Durante su intervención en la segunda jornada del debate de investidura, que culminará el sábado con la casi segura reelección de Rajoy como jefe del Ejecutivo, Iglesias se refirió en duros términos al viraje ideológico de la organización socialdemócrata.

Es muy difícil ser el principal partido de la oposición cuando a la vez se contribuye a hacer presidente a alguien que representa la fuerza antagónica, afirmó el dirigente en alusión a la entrega del poder al derechista Partido Popular (PP) por parte del PSOE.

Hoy se está haciendo historia en esta Cámara -la sesión transcurre en el Congreso de los Diputados-, enfatizó el secretario general de la llamada formación morada, tras ironizar que finalmente ‘el orden reina en Madrid’ para la ‘triple alianza’.

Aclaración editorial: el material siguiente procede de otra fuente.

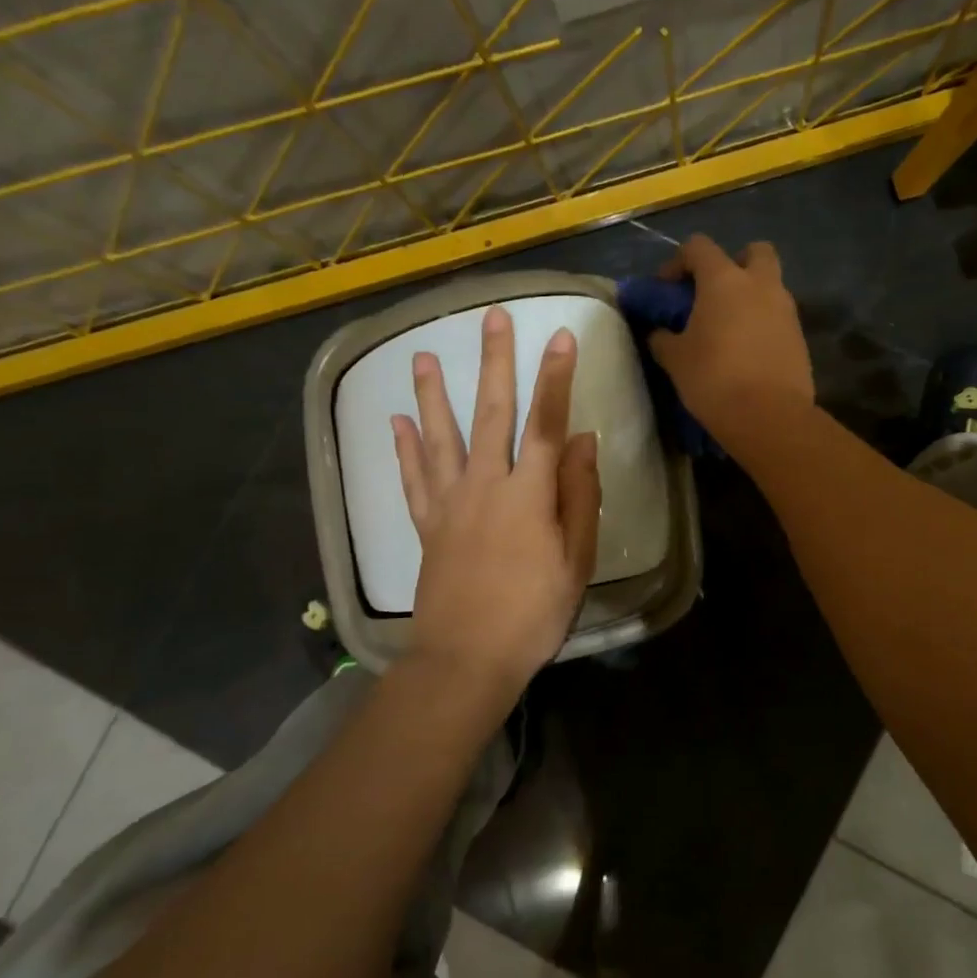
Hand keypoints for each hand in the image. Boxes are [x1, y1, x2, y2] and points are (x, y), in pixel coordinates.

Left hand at [391, 306, 601, 706]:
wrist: (467, 660)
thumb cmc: (534, 613)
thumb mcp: (576, 559)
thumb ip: (579, 496)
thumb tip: (581, 440)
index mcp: (528, 493)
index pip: (546, 421)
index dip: (555, 377)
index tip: (561, 337)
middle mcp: (484, 485)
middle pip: (490, 413)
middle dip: (494, 363)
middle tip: (491, 318)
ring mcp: (449, 504)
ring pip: (439, 437)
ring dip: (432, 395)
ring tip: (421, 357)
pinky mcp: (426, 526)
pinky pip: (412, 480)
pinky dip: (403, 449)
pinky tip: (396, 423)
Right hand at [648, 235, 814, 450]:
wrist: (769, 417)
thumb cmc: (714, 379)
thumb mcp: (675, 359)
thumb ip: (663, 339)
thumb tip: (658, 333)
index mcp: (725, 280)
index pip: (699, 247)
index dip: (678, 262)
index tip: (667, 288)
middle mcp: (761, 285)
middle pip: (755, 251)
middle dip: (735, 262)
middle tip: (715, 292)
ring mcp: (786, 310)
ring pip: (771, 285)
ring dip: (751, 296)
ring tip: (729, 328)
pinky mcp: (800, 338)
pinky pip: (779, 318)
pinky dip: (764, 324)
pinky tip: (747, 352)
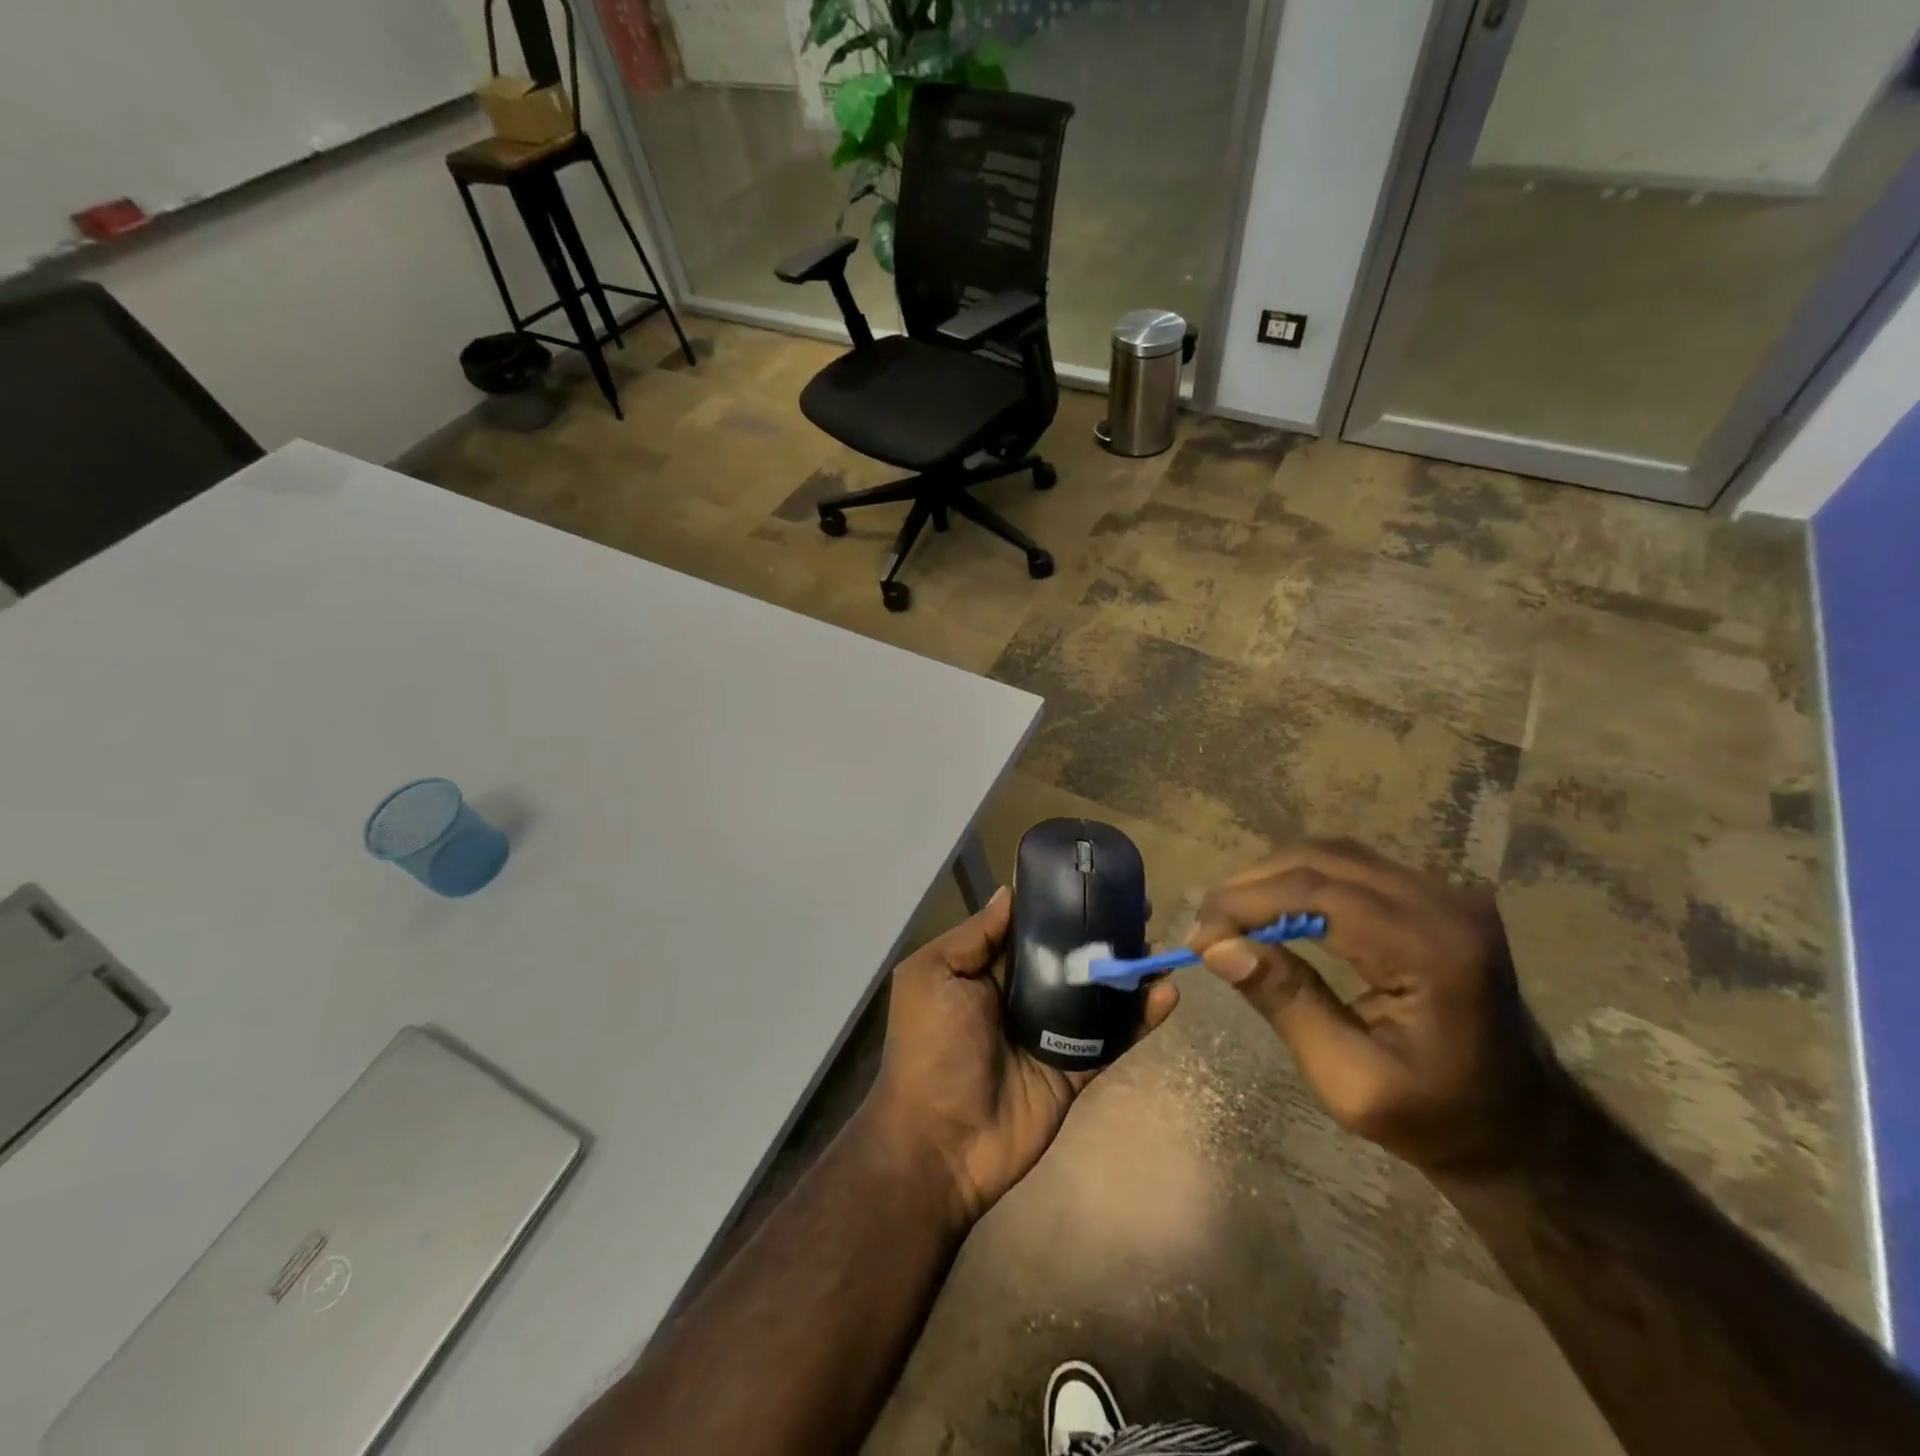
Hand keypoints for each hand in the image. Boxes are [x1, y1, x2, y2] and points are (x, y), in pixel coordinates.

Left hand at [867, 886, 1179, 1222]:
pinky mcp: (1074, 1068)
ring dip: (1127, 968)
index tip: (1094, 877)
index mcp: (986, 969)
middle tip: (1140, 908)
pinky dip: (1141, 1017)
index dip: (1059, 902)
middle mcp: (1021, 994)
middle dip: (1102, 930)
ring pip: (1096, 991)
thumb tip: (1009, 892)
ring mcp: (1051, 1032)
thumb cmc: (930, 1048)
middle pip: (1069, 954)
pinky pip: (1112, 1037)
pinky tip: (1167, 993)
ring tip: (1160, 944)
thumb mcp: (932, 976)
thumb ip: (973, 936)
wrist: (939, 1143)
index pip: (1029, 927)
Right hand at [1187, 840, 1563, 1178]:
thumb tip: (1217, 947)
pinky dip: (1302, 883)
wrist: (1523, 1130)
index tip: (1200, 937)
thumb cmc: (1436, 1119)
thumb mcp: (1349, 1081)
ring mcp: (1446, 893)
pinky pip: (1352, 868)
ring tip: (1233, 919)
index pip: (1318, 893)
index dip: (1247, 903)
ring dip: (1273, 880)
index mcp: (1432, 949)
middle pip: (1322, 860)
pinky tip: (1276, 913)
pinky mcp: (1436, 897)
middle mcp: (1444, 902)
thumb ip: (1286, 1003)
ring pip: (1333, 855)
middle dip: (1252, 885)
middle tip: (1209, 927)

Con esa frase ilustró lo que consideró la gran coalición gestada entre el PP, el PSOE y el centroderechista Ciudadanos para lograr con el abstencionismo del centenario partido ‘lo que no consiguieron en las urnas’, denunció.

Subrayó que los socialistas, al hacer presidente al candidato del PP, rompen el ‘reparto simbólico de posiciones’ entre dos agrupaciones políticas que, a su juicio, representaban culturalmente dos mundos.

El tiempo pondrá a cada uno en su lugar, advirtió Iglesias, quien ante la nueva situación creada reivindicó para Unidos Podemos, coalición de Podemos e Izquierda Unida, el papel real de la oposición en España.

‘La democracia no es el reparto simbólico de posiciones entre dos partidos que en realidad son iguales (PP y PSOE), somos diferentes y aspiramos a ser gobierno en este país’ remarcó el máximo representante de la tercera fuerza parlamentaria.

Iglesias defendió, además, la protesta convocada para el próximo sábado por diversas organizaciones sociales, que llamaron a rodear la sede del Congreso en contra de lo que definieron el ilegítimo gobierno del PP. Luego de censurar el aparatoso despliegue de más de medio millar de policías para vigilar la zona, expresó que hay ‘más delincuentes potenciales en esta Cámara Baja que allí fuera’, en referencia a las personas que secundarán la movilización.

Su apreciación provocó la intervención de la presidenta del Congreso, la conservadora Ana Pastor, que le recordó la obligación de respetar el honor de todos los parlamentarios.

‘Me debo al honor de mi patria y de los ciudadanos de este país, y no al de esta Cámara’, replicó el político, quien añadió que, si algún diputado pedía la palabra por alusiones después de hablar de delincuentes potenciales, sería una manera excelente de retratarse.